Out of the box on Neon, I cannot add an Exchange Web Services (EWS) outbound email account to take full advantage of Akonadi's new EWS functionality in KMail. Note that setting up a 'Receiving' EWS Email Account works fine. This is because the 'Sending' account dialog in KMail needs the kmailtransport-akonadi plugin in order to list Akonadi-provided outbound mail transports. This plugin is contained in the kmailtransport-akonadi package, and the kmailtransport-akonadi package is not depended on by kmail, so is not installed by default. Installing the kmailtransport-akonadi package manually resolves the issue. Please make kmail depend on kmailtransport-akonadi to ensure a nice out-of-the-box experience for Neon end users.
I had the same problem, installing the plugin fixes it successfully. KDE neon git stable branch.
Can you please let me know where to get the plugin for this?
(In reply to Benjamin Buch from comment #1) > I had the same problem, installing the plugin fixes it successfully. > > KDE neon git stable branch.

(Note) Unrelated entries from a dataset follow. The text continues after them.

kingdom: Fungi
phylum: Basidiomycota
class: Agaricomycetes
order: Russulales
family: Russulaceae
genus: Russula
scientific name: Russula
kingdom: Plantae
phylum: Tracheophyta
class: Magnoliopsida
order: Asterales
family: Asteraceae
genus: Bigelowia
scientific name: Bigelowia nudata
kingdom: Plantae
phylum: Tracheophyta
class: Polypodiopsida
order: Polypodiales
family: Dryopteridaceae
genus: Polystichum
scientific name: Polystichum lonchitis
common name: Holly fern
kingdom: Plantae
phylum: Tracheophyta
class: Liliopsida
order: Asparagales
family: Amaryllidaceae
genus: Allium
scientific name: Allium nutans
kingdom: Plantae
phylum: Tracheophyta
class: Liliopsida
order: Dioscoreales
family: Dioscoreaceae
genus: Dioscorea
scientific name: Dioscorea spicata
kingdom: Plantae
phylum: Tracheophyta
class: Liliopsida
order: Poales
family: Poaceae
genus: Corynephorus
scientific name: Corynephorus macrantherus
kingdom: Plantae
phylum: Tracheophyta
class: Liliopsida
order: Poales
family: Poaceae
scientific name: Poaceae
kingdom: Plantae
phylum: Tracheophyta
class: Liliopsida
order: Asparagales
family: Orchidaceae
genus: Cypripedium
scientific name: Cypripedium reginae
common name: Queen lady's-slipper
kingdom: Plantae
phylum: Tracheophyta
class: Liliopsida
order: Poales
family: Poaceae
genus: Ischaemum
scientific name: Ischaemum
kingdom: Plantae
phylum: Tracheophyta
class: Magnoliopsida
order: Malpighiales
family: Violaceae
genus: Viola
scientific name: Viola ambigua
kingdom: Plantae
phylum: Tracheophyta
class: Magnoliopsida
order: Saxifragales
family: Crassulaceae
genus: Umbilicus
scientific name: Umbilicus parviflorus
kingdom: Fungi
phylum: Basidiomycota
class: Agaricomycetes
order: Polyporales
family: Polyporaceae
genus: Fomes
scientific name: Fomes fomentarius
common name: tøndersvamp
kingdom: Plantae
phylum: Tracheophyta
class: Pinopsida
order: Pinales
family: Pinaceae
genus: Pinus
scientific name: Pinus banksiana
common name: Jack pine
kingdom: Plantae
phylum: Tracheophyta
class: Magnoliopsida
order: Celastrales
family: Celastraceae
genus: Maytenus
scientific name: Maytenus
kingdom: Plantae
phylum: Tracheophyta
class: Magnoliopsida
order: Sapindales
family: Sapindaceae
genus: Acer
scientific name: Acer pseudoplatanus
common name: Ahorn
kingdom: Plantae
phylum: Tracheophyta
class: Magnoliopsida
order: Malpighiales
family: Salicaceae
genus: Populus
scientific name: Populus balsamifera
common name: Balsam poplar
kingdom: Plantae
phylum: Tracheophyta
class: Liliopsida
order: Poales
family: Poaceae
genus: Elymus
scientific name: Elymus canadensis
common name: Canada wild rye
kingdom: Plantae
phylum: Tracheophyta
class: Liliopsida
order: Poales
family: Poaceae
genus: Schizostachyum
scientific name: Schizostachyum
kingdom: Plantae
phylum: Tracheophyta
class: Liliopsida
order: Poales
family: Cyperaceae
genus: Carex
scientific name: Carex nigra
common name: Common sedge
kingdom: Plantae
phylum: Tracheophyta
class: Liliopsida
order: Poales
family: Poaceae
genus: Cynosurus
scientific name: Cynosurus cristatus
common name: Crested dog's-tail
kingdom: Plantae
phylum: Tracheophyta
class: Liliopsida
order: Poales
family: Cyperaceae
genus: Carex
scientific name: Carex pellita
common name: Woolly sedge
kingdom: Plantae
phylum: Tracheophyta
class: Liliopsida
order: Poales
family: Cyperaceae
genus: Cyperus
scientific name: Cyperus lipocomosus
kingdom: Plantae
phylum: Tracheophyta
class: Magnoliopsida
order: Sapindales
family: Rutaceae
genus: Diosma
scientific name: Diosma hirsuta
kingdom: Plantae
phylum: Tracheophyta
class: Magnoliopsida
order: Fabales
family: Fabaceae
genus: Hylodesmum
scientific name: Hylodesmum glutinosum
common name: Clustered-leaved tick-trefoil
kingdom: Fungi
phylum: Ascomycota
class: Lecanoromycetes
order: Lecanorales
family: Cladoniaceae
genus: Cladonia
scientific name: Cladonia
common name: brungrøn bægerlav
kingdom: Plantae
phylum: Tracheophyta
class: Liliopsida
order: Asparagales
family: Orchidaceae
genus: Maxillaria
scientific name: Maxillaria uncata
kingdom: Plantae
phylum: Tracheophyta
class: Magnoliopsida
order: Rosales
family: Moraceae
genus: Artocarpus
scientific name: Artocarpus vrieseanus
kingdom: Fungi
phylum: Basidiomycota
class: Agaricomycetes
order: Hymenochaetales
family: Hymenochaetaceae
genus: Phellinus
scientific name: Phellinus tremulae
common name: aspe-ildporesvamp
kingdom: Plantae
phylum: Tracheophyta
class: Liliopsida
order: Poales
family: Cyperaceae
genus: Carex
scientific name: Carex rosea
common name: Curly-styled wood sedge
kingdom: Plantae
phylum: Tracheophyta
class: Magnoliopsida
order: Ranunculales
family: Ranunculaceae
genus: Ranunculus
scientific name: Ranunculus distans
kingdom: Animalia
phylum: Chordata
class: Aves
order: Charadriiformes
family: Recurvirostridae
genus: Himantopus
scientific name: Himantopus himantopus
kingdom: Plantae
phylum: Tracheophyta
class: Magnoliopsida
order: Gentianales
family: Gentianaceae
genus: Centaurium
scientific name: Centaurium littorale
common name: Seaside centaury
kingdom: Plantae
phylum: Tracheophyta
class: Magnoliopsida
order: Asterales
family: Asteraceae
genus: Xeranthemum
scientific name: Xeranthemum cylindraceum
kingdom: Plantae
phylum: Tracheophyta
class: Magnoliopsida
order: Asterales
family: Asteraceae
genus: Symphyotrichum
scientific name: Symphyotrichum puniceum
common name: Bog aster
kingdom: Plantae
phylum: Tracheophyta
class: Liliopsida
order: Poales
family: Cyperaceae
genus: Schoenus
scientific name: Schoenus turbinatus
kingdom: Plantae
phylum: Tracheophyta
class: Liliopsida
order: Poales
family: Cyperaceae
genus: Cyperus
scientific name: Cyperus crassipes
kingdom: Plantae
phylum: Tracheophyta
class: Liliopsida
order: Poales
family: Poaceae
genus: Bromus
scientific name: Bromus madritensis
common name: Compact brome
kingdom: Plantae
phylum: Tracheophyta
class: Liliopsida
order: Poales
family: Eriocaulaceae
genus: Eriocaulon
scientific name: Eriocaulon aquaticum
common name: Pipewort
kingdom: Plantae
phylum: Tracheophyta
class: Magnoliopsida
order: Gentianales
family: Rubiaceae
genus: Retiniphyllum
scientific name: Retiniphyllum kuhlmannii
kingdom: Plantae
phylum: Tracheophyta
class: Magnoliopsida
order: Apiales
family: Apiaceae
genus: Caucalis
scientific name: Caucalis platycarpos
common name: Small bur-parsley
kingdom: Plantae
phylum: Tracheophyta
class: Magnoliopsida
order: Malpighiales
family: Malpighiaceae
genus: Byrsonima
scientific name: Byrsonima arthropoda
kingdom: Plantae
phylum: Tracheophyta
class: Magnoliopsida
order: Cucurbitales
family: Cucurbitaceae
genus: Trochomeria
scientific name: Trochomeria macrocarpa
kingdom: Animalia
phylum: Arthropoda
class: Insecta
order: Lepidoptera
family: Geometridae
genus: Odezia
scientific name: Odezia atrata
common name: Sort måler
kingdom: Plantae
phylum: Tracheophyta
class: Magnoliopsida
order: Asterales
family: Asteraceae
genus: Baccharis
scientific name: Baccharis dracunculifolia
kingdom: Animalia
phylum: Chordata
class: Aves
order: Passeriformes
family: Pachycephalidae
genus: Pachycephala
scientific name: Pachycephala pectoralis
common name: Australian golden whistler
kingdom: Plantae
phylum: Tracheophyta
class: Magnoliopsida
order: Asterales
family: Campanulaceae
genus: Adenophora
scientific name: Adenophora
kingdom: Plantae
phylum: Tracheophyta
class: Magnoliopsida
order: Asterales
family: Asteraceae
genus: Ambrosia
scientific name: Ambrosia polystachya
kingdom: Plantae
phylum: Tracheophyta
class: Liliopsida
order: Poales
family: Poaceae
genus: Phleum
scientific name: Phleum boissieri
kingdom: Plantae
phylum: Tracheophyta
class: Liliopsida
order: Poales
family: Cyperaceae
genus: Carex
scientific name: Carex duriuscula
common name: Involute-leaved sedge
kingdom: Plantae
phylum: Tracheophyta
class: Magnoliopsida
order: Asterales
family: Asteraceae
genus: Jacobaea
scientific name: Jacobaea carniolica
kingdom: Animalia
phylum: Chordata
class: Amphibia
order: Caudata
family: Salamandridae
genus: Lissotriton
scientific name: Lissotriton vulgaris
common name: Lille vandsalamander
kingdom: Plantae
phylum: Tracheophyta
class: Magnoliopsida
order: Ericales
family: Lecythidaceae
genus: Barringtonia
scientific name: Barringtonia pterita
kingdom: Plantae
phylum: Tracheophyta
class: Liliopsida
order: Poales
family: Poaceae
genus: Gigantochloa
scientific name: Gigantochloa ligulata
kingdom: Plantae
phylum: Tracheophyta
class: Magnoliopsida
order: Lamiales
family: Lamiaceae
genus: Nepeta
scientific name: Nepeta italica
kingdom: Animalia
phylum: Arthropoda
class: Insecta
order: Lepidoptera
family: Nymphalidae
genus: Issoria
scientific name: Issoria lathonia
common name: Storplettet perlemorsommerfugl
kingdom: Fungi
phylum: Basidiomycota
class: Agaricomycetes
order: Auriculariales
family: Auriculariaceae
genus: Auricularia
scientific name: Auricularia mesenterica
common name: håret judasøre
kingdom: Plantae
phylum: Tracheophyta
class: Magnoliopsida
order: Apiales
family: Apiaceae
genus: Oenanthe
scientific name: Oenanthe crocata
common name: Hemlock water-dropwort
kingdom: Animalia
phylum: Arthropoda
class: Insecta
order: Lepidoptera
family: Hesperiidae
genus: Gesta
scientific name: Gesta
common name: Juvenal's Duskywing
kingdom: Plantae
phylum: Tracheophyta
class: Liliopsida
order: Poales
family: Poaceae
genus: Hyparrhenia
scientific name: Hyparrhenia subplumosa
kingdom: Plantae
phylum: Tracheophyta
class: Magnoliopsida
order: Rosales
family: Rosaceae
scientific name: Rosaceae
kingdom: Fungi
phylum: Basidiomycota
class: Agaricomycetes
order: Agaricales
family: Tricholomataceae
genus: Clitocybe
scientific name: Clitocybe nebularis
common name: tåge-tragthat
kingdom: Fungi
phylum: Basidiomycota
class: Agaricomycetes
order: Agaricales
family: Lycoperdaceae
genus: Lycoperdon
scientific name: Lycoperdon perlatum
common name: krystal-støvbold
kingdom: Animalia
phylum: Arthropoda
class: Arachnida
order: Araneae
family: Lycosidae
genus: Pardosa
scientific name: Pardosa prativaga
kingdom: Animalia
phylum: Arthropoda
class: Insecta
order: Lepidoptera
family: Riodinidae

Can you please let me know where to get the plugin?
If you use KDE neon as Linux distribution it is in your package manager without any additions ;-) Install it with: sudo apt install kmailtransport-akonadi
This issue is still present.
I'm using kmail2 5.16.3 (20.12.3) (on Manjaro) and as far as I can tell, this bug is no longer reproducible.
This is a KDE Neon-specific packaging issue so the status of this on Manjaro Linux is unfortunately not relevant. However, currently the Neon kmail package has kmailtransport-akonadi as a 'Recommends' soft dependency which should cause it to be installed under most circumstances. I still think this is wrong: if EWS support is installed at all, kmailtransport-akonadi should be a hard dependency. If install-recommends is off - which is quite easy to do and some apt frontends do by default - then it's possible to set up an EWS receiving account after a fresh KMail install, but not a sending one. This is confusing behaviour that no end-user would expect.
I don't think you're supposed to submit distro-specific packaging bugs to bugs.kde.org, but rather to your distro's bug tracker.